--- START ---

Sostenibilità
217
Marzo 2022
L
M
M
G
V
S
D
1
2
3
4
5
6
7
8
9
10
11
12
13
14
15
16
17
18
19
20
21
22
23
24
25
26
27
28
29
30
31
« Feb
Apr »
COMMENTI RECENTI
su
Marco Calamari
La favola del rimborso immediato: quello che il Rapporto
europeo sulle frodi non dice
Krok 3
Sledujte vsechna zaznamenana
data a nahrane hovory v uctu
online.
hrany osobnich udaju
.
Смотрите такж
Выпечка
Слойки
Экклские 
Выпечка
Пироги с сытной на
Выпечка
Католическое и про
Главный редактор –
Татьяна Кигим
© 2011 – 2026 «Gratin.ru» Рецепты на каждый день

--- END ---

__WHAT YOU NEED TO DO__: Output only the lines from the top of the entries through the one holding "Татьяна Кигим", copied exactly.

__RESPONSE AREA__:
Sostenibilità
217
Marzo 2022
L
M
M
G
V
S
D
1
2
3
4
5
6
7
8
9
10
11
12
13
14
15
16
17
18
19
20
21
22
23
24
25
26
27
28
29
30
31
« Feb
Apr »
COMMENTI RECENTI
su
Marco Calamari
La favola del rimborso immediato: quello che il Rapporto
europeo sulle frodi non dice
Krok 3
Sledujte vsechna zaznamenana
data a nahrane hovory v uctu
online.
hrany osobnich udaju
.
Смотрите такж
Выпечка
Слойки
Экклские 
Выпечка
Пироги с сытной на
Выпечка
Католическое и про
Главный редактор –
Татьяна Кигим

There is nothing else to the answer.